Her son took her to the hospital and they gave her an injection to bring her fever down. They also took a chest X-ray that showed a pneumonic patch in her left lung.
The hospital didn’t have an in-house COVID-19 testing facility. It only collected samples and sent them to an outside lab for testing. We soon realised that the delay in testing was because there were no beds in the isolation ward as a confirmed positive case needs to be mandatorily isolated. This is how the ordeal began.
Amidst many futile calls to the major private and government hospitals that were treating COVID-19 patients, the helpline number - 1916 - directed me to a medical officer in the area. He told me that he couldn’t do anything until and unless I had test results that confirmed that the patient was positive.
Calls to government authorised labs that run COVID tests were mostly forwarded to answering machines. One lab told me that its branch in my area didn’t run tests, and I would have to get in touch with their head office for it.
Three to four hours had passed now and still we couldn't find a hospital to admit my relative.

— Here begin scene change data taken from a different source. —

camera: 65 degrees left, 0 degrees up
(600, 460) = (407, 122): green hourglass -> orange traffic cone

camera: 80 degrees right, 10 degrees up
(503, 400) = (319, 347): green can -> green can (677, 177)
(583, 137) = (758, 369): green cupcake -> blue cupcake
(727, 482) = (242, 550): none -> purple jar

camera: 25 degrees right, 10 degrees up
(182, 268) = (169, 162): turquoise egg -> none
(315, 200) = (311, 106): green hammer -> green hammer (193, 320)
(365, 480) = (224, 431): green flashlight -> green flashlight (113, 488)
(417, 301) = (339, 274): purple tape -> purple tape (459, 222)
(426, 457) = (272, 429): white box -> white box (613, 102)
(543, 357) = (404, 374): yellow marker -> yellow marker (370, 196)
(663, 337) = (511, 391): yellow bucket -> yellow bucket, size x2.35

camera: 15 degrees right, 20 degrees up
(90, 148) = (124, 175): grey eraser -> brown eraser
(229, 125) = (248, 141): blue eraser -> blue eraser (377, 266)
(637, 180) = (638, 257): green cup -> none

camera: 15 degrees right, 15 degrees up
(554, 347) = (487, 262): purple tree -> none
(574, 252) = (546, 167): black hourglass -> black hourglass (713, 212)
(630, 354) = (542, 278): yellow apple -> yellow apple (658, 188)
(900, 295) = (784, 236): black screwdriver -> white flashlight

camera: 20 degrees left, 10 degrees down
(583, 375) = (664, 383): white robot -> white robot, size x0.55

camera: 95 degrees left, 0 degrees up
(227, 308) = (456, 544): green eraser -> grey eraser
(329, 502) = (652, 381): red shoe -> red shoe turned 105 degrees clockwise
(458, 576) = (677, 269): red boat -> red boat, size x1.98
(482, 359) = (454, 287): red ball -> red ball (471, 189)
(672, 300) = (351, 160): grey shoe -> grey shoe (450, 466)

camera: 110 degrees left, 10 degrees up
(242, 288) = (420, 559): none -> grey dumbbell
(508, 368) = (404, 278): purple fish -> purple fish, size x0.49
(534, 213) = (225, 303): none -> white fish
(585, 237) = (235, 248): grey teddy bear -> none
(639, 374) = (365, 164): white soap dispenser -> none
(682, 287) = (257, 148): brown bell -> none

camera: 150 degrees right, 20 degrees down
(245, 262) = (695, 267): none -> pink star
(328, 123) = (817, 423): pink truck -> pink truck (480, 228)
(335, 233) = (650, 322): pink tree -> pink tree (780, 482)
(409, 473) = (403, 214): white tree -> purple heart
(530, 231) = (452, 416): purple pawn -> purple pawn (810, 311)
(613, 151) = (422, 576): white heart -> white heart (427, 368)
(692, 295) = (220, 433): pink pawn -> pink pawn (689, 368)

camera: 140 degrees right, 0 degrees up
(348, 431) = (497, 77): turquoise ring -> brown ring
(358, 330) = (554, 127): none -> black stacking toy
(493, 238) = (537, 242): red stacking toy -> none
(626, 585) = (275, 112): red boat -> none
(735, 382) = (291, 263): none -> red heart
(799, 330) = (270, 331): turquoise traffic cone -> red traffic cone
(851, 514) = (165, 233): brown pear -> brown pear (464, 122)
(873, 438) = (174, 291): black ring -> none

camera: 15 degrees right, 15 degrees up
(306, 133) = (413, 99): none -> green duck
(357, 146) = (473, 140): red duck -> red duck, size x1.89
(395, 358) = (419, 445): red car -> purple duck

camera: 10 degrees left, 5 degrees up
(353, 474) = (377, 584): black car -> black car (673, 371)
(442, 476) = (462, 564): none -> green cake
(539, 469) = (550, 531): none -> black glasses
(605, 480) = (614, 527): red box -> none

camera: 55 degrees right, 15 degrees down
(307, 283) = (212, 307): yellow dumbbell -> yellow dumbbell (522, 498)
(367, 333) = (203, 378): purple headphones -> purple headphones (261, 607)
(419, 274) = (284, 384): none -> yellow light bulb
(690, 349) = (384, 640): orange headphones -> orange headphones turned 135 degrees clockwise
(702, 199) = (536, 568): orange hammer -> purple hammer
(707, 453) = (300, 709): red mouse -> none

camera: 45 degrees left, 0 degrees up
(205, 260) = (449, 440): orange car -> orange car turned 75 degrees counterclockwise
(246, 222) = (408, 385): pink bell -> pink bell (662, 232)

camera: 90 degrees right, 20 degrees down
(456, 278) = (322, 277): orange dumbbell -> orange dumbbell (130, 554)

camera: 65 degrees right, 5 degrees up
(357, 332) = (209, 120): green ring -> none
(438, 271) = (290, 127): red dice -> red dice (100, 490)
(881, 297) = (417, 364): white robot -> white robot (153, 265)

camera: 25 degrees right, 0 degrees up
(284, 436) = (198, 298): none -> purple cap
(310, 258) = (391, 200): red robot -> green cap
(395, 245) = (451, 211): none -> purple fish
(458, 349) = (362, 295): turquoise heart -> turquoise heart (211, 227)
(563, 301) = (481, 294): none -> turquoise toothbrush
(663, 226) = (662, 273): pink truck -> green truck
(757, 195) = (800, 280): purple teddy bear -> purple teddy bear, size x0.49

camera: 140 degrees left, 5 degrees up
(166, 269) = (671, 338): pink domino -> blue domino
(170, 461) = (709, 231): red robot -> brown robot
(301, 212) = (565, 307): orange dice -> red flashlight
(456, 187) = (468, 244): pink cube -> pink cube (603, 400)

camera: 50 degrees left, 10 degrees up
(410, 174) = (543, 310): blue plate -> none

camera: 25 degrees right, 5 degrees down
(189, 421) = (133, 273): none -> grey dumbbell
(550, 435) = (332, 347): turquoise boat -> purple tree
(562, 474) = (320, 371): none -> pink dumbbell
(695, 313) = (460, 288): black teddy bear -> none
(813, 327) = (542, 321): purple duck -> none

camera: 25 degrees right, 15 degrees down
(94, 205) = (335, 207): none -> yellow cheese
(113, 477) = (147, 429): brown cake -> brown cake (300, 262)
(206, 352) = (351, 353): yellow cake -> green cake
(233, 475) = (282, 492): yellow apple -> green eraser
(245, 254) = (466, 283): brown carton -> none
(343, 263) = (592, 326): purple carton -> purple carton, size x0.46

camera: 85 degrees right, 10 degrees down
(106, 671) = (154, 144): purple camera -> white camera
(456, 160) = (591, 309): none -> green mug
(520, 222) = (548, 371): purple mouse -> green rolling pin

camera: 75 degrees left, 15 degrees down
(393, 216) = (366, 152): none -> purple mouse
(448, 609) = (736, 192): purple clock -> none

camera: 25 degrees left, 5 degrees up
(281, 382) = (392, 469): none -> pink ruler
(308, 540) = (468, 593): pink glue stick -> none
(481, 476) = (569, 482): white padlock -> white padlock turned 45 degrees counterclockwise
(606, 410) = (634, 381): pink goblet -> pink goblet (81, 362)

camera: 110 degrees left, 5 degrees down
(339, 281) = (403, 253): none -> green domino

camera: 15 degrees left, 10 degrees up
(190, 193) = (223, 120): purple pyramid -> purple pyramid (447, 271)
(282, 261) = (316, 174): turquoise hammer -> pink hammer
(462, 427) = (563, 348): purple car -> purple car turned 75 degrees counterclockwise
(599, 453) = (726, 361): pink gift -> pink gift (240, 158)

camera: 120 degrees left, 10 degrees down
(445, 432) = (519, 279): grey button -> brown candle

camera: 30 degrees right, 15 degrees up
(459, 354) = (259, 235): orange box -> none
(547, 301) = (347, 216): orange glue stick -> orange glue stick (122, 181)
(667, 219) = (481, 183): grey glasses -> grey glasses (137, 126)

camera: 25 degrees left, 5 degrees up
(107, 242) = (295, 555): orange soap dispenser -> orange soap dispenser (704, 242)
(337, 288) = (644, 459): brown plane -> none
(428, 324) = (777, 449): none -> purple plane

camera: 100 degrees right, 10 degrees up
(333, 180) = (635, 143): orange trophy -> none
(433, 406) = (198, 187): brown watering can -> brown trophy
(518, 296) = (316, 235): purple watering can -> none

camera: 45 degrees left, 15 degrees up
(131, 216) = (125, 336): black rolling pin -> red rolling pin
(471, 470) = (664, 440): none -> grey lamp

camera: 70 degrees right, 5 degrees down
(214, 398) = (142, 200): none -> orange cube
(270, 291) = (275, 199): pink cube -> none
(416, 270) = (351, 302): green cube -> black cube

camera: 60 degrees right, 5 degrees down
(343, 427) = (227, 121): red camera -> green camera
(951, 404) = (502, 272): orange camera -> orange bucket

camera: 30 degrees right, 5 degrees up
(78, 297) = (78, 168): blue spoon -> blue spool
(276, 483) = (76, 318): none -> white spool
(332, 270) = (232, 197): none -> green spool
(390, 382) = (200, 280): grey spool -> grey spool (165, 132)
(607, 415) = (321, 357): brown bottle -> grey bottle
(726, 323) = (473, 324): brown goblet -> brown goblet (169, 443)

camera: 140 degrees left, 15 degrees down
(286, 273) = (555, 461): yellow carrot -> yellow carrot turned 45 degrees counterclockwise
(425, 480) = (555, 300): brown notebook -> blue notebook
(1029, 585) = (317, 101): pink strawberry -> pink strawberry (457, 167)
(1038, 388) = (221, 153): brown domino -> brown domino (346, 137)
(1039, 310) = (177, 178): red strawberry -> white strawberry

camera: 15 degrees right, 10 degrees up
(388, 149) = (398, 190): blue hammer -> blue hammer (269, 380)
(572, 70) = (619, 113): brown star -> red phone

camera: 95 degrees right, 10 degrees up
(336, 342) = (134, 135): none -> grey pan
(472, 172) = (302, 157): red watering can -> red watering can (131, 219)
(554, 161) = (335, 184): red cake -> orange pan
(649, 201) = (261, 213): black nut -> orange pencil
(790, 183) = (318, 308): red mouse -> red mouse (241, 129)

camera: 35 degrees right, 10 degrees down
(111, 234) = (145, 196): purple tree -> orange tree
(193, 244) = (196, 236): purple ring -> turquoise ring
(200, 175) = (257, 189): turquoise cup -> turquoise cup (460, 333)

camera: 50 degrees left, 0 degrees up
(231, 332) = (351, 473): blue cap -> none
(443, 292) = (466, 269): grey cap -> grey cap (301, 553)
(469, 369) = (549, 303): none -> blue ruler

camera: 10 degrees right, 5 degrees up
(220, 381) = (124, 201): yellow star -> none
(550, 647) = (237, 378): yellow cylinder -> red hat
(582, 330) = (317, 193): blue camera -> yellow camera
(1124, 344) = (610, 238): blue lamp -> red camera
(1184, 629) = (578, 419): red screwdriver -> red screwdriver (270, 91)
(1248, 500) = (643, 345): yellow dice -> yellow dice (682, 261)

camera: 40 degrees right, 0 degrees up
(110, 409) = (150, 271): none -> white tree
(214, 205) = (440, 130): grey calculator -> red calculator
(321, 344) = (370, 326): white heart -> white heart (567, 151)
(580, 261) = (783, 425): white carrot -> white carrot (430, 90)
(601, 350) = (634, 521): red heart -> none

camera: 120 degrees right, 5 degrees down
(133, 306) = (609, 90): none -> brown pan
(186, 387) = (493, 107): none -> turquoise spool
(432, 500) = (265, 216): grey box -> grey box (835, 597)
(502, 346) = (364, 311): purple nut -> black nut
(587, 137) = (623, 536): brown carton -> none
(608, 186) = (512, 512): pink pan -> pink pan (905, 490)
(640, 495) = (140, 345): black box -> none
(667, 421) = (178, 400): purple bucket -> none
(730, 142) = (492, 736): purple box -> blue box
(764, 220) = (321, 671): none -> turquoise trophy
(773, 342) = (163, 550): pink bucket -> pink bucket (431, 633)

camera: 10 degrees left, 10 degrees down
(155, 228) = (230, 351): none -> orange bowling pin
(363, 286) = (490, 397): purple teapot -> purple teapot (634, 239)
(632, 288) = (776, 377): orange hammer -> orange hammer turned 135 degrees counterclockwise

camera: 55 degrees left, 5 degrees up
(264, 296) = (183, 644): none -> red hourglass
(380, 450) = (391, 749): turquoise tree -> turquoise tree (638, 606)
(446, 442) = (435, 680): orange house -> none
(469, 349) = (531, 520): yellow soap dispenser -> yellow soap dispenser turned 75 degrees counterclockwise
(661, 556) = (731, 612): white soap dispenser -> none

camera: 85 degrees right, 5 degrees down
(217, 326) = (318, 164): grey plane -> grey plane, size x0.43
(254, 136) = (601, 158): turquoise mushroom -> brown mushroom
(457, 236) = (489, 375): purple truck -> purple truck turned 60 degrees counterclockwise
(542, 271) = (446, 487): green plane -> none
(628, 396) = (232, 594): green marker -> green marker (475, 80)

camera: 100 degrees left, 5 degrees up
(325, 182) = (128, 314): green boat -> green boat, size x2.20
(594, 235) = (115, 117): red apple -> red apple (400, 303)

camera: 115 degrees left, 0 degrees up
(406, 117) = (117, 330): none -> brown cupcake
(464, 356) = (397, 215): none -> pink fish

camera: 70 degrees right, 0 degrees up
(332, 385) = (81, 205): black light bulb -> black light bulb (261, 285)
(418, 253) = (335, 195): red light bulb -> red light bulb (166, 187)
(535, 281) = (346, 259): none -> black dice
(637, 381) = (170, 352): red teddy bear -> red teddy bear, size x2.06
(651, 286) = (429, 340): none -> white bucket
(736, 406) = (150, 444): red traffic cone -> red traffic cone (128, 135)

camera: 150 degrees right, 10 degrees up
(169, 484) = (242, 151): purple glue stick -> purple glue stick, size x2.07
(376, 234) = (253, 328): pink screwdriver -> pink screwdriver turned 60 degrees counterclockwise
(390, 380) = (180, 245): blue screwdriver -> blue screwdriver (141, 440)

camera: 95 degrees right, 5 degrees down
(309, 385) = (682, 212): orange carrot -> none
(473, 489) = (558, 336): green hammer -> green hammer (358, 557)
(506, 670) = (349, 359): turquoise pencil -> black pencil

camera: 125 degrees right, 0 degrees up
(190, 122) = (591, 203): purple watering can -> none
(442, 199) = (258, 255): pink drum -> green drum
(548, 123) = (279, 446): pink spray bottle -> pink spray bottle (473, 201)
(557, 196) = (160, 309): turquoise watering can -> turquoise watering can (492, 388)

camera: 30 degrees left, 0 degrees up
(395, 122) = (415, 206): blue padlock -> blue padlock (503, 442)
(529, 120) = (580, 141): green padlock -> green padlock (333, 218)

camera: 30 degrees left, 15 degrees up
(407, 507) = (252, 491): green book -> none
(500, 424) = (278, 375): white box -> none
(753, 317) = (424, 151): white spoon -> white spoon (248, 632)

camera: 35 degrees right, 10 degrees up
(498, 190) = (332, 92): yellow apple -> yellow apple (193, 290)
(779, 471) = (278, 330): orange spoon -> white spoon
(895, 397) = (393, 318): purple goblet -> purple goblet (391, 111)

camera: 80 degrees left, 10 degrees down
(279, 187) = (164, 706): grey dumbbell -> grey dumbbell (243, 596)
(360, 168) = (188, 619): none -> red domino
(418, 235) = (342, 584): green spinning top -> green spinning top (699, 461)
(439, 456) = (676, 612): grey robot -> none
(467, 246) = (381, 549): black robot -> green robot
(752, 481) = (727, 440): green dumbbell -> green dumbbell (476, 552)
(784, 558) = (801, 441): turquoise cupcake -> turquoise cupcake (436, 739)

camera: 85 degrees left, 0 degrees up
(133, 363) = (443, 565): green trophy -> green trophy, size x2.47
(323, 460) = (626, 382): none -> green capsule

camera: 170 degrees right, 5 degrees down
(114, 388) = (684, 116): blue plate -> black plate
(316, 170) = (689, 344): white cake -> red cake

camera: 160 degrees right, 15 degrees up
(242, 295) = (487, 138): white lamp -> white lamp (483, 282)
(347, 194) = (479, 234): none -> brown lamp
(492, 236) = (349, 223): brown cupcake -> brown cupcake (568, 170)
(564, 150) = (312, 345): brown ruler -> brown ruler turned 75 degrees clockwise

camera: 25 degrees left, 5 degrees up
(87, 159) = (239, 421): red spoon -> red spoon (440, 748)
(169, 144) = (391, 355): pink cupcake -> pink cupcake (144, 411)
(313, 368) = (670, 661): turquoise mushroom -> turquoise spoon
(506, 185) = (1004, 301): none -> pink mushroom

Frantic calls to our relatives, friends, and acquaintances ensued. It was only after a few more hours had passed that finally a hospital agreed to conduct a COVID test.
The next challenge was the commute and when we started looking for an ambulance. The travel distance was roughly 10 kilometers. We called up the government helpline - 108 to check if an ambulance was available but we were told that they transfer patients only from one government hospital to another.
Fortunately, by that time the private hospital that we were waiting in offered us an ambulance. A COVID-19 suspect can’t travel in a normal ambulance and needs one that is specially designed for such patients and costs Rs. 7,500 for a ride.
Finally, it was late in the evening, by the time we reached. A day later my relative was tested for COVID-19 and after three days her report came negative.
There are two takeaways from this. First, getting a COVID-19 test is a task even in Mumbai, a city that prides itself to be the business capital of the country and has approximately one-fifth of India's total cases.
Second, the chain of events shows the suffering of non-COVID patients in current times. For someone like me, who is working for the press, it took almost a day to find one bed in a hospital’s isolation ward. For people who are not tuned in or privileged, the situation is exponentially larger.